Task >> Range to repeat from the listing below: the line containing "1014 470 7324" down to the line containing "optical axis (mm).", both included. Copy it exactly, pictures excluded, and add nothing else.

** Input material follows **

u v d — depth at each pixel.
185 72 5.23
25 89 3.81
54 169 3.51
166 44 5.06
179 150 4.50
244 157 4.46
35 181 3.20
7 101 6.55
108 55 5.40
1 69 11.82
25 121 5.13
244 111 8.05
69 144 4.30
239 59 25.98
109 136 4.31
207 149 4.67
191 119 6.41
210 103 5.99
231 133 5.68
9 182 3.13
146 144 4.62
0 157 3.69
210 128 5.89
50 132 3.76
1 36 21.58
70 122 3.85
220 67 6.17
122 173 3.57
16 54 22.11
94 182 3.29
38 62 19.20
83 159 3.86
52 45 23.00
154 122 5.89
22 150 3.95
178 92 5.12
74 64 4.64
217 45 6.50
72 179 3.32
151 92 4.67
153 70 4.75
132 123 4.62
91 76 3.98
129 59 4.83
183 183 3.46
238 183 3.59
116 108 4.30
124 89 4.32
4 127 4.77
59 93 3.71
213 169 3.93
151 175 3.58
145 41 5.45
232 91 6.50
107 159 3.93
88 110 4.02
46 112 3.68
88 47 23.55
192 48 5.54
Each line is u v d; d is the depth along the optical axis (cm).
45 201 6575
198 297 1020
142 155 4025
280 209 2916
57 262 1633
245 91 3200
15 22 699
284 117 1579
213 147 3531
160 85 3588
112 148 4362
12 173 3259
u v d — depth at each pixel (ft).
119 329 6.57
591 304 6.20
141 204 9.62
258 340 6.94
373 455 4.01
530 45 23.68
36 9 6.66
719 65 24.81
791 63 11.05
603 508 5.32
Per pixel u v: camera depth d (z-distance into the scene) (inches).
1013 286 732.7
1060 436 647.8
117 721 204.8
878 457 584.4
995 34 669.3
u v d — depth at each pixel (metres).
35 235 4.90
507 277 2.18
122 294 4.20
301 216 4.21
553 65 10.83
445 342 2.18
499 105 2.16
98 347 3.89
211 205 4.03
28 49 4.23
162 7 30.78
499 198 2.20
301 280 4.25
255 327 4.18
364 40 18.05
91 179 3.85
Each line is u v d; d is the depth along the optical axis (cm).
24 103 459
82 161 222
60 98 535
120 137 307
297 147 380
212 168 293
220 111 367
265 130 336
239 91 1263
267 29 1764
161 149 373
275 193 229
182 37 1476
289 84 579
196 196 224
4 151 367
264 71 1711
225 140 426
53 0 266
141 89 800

** End of Input material **
** Input material follows **

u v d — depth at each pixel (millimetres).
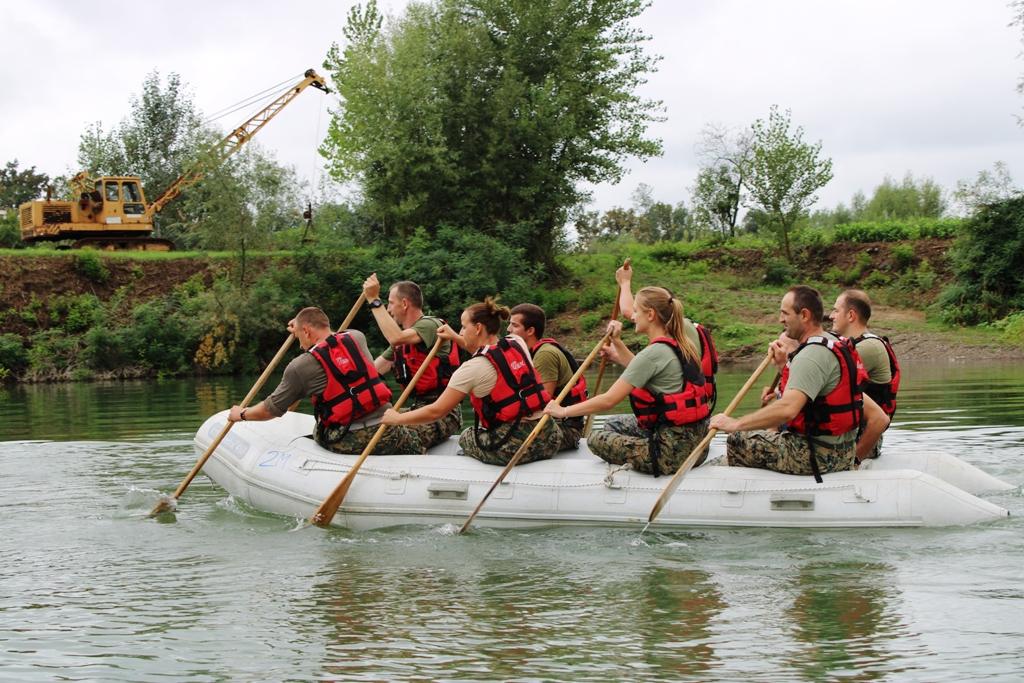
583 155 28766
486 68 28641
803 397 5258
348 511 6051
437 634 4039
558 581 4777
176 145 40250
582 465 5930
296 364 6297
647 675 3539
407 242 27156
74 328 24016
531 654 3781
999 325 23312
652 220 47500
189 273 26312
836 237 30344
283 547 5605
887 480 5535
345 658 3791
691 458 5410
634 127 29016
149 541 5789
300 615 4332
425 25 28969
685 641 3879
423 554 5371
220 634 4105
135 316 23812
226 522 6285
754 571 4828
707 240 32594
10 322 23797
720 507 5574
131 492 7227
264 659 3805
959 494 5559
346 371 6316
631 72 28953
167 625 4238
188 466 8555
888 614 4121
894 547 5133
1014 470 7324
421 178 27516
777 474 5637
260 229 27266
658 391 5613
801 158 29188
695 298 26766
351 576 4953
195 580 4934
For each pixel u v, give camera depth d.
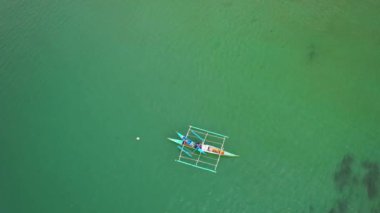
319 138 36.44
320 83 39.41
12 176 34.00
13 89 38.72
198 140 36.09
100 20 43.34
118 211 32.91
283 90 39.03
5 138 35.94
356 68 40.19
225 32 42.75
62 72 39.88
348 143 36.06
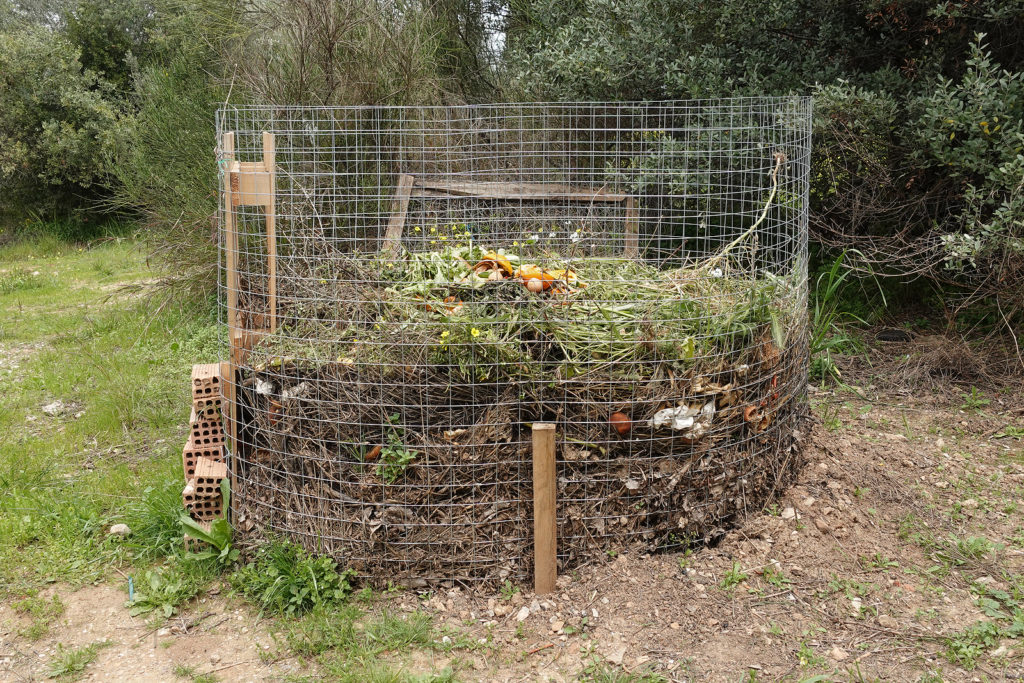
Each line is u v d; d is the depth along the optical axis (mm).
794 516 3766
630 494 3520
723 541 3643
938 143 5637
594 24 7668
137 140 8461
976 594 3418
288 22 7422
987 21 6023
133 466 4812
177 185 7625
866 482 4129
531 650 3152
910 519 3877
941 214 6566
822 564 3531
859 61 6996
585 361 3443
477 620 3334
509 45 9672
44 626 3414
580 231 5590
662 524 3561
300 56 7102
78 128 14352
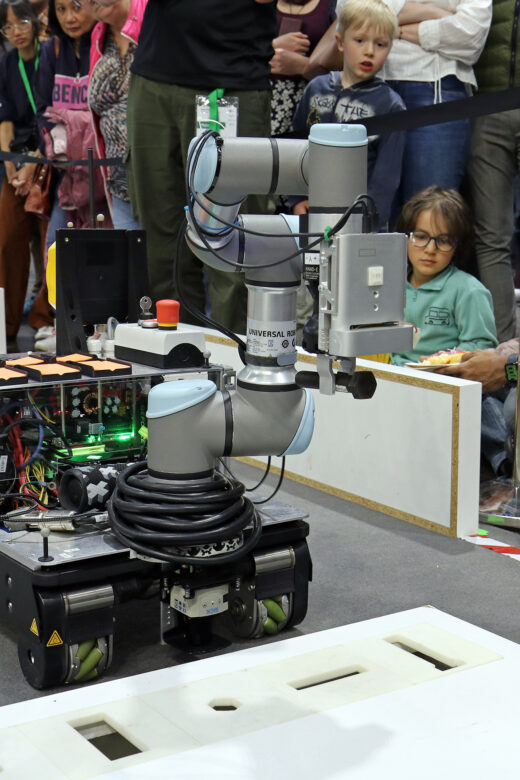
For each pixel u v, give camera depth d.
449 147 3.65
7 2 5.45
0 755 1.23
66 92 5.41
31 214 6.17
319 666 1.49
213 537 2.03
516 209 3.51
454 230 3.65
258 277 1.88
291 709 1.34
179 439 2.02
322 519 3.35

** End of Input material **

Exercise result >>
1014 470 7324
421 178 27516
777 474 5637
260 229 27266
658 391 5613
801 158 29188
695 298 26766
351 576 4953
195 580 4934
For each pixel u v, give camera depth d.
319 138 36.44
320 83 39.41
12 176 34.00
13 89 38.72
198 140 36.09
100 20 43.34
118 211 32.91
283 90 39.03
5 138 35.94
356 68 40.19
225 32 42.75
62 72 39.88
348 143 36.06
Each line is u v d; d is the depth along the optical axis (mm).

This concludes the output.